Task 5. Install the Driver

The Oracle CDC Client origin connects to Oracle through JDBC. You cannot access the database until you install the required driver.

Install the Oracle JDBC driver for the Oracle database version that you use. For more information, see Install External Libraries.

Initial Change

The initial change is the point in the LogMiner redo logs where you want to start processing. When you start the pipeline, Oracle CDC Client starts processing from the specified initial change and continues until you stop the pipeline.

Note that Oracle CDC Client processes only change capture data. If you need existing data, you might use a JDBC Query Consumer or a JDBC Multitable Consumer in a separate pipeline to read table data before you start an Oracle CDC Client pipeline.

Oracle CDC Client provides several ways to configure the initial change:
From the latest change
The origin processes all changes that occur after you start the pipeline.
From a specified datetime
The origin processes all changes that occurred at the specified datetime and later. Use the following format: DD-MM-YYYY HH24:MI:SS.
From a specified system change number (SCN)
The origin processes all changes that occurred in the specified SCN and later. Typically, a database admin can provide the SCN to use.

Example

You want to process all existing data in the Orders table and then capture changed data, writing all data to Amazon S3. To read the existing data, you use a pipeline with the JDBC Query Consumer and Amazon S3 destination as follows:

Once all existing data is read, you stop the JDBC Query Consumer pipeline and start the following Oracle CDC Client pipeline. This pipeline is configured to pick up changes that occur after you start the pipeline, but if you wanted to prevent any chance of data loss, you could configure the initial change for an exact datetime or earlier SCN:

Generated Records

The origin generates records differently based on the Oplog operation type and the logging enabled for the database and tables.
Oplog Operation Identification/Primary Key Logging Only Full Supplemental Logging
INSERT All fields that contain data, ignoring fields with null values. All fields.
UPDATE Primary key field and fields with updated values. All fields.
SELECT_FOR_ UPDATE Primary key field and fields with updated values. All fields.
DELETE Primary key field. All fields.

CRUD Operation Header Attributes

When generating records, the Oracle CDC Client origin specifies the operation type in both of the following record header attributes:
sdc.operation.type
The Oracle CDC Client evaluates the Oplog operation type associated with each entry that it processes and, when appropriate, it writes the operation type to the sdc.operation.type record header attribute.
The origin uses the following values in the sdc.operation.type record header attribute to represent the operation type:
  • 1 for INSERT
  • 2 for DELETE
  • 3 for UPDATE and SELECT_FOR_UPDATE

If you use a CRUD-enabled destination in the pipeline such as JDBC Producer or Kudu, the destination can use the operation type when writing to destination systems. When necessary, you can use an Expression Evaluator or scripting processors to manipulate the value in the sdc.operation.type header attribute. For an overview of Data Collector changed data processing and a list of CRUD-enabled destinations, see Processing Changed Data.

When using CRUD-enabled destinations, the destination looks for the operation type in the sdc.operation.type attribute before checking the oracle.cdc.operation attribute.
oracle.cdc.operation
The Oracle CDC Client also writes the Oplog CRUD operation type to the oracle.cdc.operation record header attribute. This attribute was implemented in an earlier release and is supported for backward compatibility.

++++++++++++++++++++

■ Parts of the exercise ■
1. Answer these questions about the Oracle CDC Client passage, one answer per line, with each answer labeled to match its question:
(a) What format must a specified datetime for the initial change follow?
(b) What value in the sdc.operation.type header attribute stands for DELETE?
(c) With full supplemental logging, which fields does the origin include in a record for a DELETE operation?
2. Resume the Oracle CDC Client passage immediately after its final sentence, which ends "supported for backward compatibility."

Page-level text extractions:
++++++++++++++++++++

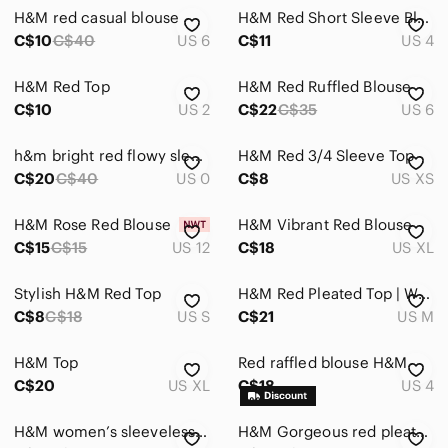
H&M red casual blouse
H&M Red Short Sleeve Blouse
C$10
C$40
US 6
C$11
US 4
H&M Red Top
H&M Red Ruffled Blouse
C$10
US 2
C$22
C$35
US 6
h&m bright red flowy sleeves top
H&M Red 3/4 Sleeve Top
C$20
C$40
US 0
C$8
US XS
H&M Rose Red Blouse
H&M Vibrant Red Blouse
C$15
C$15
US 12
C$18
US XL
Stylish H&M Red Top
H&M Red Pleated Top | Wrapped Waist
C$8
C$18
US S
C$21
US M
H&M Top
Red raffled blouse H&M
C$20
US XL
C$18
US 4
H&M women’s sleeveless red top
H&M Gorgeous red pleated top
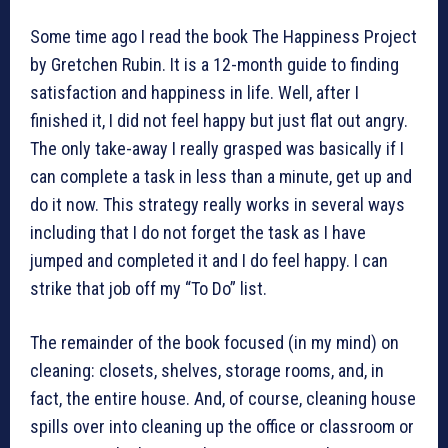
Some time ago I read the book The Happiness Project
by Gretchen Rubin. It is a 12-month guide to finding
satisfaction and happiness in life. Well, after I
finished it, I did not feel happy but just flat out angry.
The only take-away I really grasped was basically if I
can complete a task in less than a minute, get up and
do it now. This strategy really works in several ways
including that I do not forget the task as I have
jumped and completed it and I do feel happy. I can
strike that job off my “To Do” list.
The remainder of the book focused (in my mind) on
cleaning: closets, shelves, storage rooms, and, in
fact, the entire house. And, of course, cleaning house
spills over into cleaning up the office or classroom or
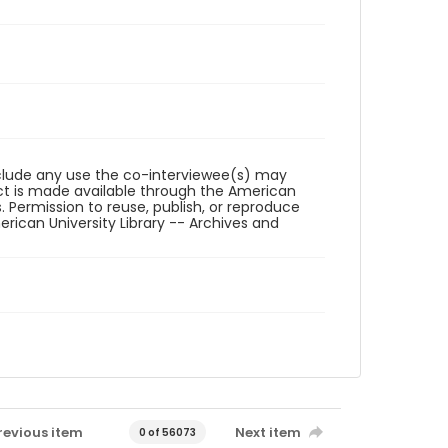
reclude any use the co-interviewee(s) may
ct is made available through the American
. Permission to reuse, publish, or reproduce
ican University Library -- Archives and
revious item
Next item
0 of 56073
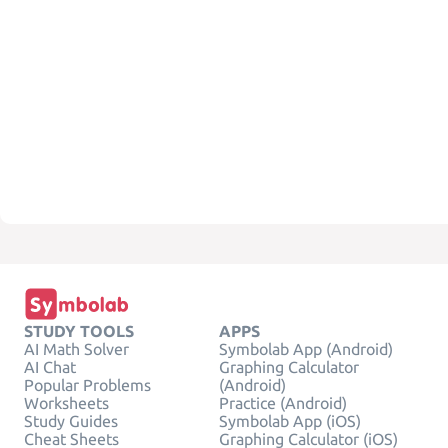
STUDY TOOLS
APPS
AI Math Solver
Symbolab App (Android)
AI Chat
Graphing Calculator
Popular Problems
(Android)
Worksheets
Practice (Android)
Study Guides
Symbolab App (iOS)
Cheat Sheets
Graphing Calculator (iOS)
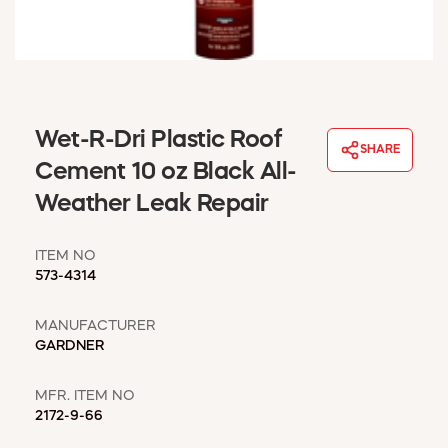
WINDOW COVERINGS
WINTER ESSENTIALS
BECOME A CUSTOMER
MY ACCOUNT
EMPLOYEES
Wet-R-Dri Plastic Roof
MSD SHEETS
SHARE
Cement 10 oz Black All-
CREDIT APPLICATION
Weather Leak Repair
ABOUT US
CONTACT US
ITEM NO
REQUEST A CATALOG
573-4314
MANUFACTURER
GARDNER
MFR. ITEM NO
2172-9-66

++++++++++++++++++++

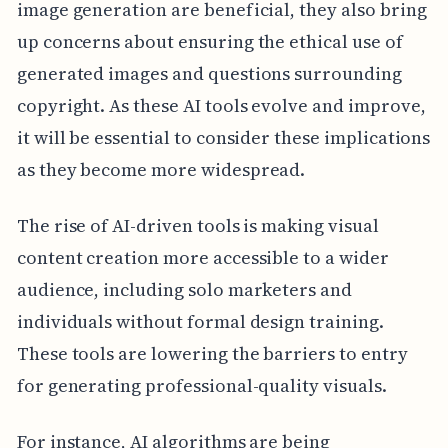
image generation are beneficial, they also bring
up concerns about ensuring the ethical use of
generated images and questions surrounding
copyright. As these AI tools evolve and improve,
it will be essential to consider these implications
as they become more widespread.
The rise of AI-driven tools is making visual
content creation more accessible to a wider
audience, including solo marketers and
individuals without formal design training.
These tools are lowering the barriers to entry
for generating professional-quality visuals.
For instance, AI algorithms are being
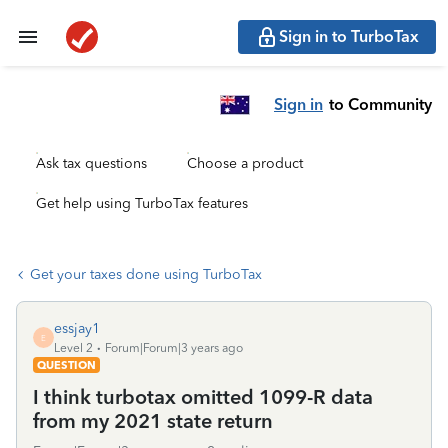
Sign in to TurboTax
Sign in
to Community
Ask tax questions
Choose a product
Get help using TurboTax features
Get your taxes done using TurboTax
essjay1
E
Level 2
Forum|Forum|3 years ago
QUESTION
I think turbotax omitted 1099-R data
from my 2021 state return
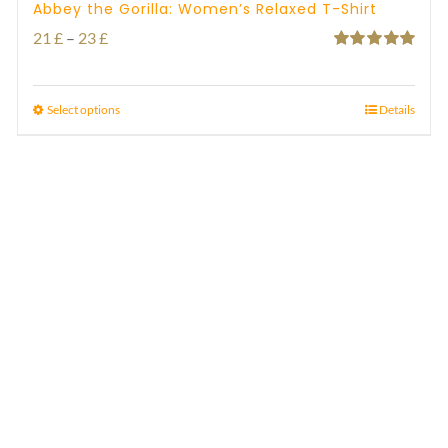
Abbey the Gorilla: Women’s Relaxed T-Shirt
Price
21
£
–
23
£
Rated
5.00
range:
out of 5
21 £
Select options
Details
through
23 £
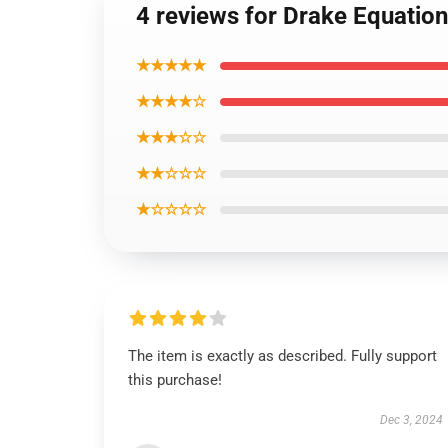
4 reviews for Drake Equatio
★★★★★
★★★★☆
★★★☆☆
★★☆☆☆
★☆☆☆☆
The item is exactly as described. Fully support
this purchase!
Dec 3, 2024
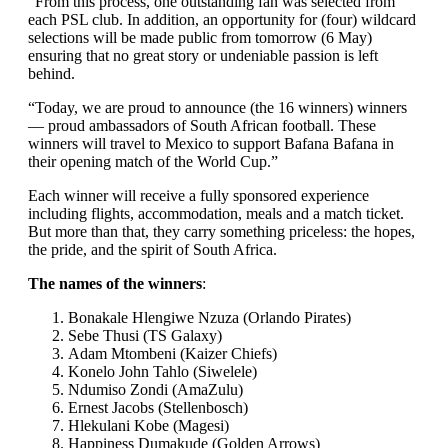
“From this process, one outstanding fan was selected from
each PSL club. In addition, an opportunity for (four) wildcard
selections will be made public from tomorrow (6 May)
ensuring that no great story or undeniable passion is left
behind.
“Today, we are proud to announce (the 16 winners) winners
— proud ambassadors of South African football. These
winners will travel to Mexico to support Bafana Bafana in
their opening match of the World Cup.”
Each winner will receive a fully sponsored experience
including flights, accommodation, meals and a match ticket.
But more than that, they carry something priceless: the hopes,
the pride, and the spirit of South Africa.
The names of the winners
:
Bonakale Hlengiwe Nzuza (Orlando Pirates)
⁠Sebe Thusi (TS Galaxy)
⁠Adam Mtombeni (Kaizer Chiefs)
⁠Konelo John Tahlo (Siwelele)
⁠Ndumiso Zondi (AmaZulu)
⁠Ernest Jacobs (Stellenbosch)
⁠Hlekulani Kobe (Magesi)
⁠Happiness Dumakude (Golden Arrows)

++++++++++++++++++++

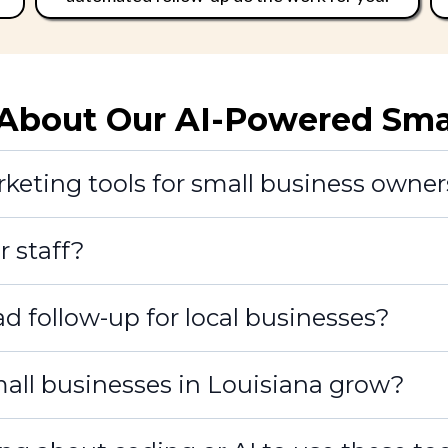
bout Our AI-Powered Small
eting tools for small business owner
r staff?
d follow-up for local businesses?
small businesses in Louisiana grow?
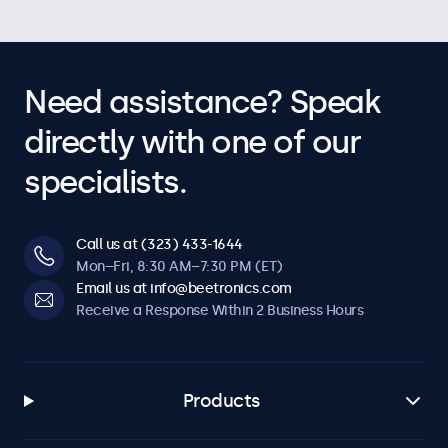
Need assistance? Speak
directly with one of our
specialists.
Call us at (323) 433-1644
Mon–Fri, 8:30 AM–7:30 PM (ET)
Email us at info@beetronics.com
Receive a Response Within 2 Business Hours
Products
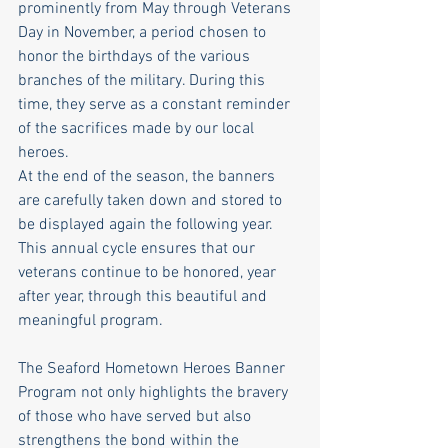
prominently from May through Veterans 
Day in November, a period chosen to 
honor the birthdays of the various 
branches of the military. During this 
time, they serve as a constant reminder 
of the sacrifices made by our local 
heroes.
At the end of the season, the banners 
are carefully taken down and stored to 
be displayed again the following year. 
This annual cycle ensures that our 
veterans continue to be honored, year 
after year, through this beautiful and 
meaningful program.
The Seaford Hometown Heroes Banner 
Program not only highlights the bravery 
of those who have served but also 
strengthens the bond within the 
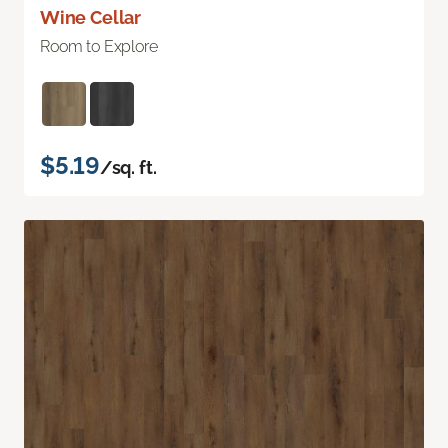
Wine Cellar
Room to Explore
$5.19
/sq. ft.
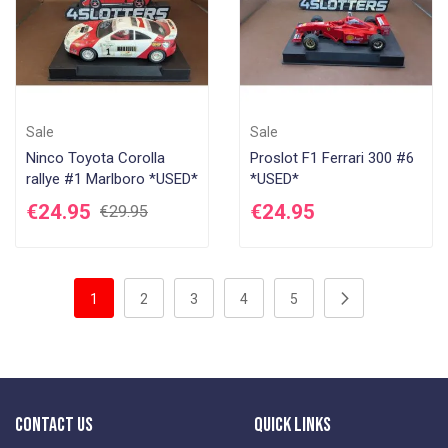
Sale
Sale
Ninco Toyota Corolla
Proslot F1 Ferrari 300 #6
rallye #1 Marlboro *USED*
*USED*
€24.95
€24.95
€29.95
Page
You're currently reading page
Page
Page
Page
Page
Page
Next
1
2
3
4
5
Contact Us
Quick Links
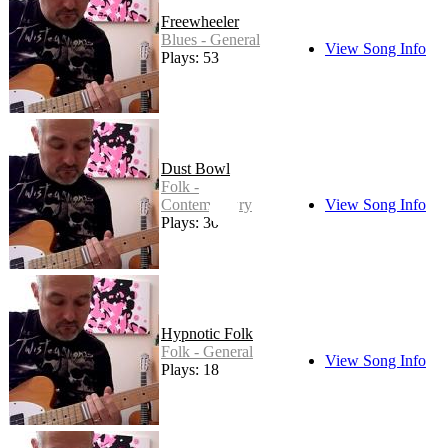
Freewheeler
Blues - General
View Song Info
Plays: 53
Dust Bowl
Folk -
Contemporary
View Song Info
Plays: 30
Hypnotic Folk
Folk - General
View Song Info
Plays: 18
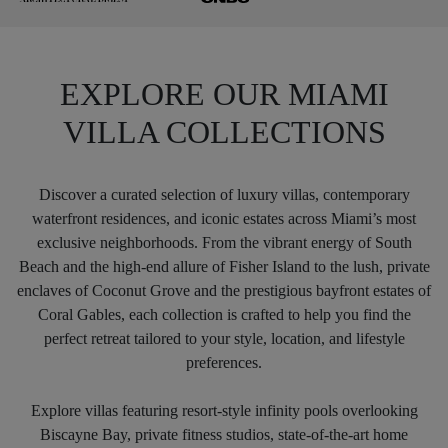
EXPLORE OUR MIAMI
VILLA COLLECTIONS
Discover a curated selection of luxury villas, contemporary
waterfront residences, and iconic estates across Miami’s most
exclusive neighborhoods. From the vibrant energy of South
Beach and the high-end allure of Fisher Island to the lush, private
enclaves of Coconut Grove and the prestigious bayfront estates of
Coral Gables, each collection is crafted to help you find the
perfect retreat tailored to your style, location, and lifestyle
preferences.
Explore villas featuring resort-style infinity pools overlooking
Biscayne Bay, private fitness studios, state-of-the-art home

++++++++++++++++++++

■ Expected responses ■
1.
(a) DD-MM-YYYY HH24:MI:SS
(b) 2
(c) All fields.

2.
The origin writes the Oplog operation type to the oracle.cdc.operation attribute as the following strings:
  • INSERT
  • UPDATE
  • SELECT_FOR_ UPDATE
  • DELETE
CRUD-enabled destinations check for this attribute for the operation type after checking the sdc.operation.type attribute.

CDC Header Attributes

The Oracle CDC Client origin provides the following CDC record header attributes for each record:
  • oracle.cdc.user
  • oracle.cdc.operation
  • oracle.cdc.timestamp
  • oracle.cdc.table
  • oracle.cdc.scn
And it includes the following record header attributes for each decimal field in the record:
  • oracle.cdc.<fieldname>.precision
  • oracle.cdc.<fieldname>.scale

Event Generation

The Oracle CDC Client origin can generate events that you can use in an event stream when the origin uses redo logs as the dictionary source. The origin does not generate events when using the online catalog as the dictionary source.

When you use redo logs as the dictionary source and enable event generation, the Oracle CDC Client generates events when it reads DDL statements. It generates events for ALTER, CREATE, DROP, and TRUNCATE statements.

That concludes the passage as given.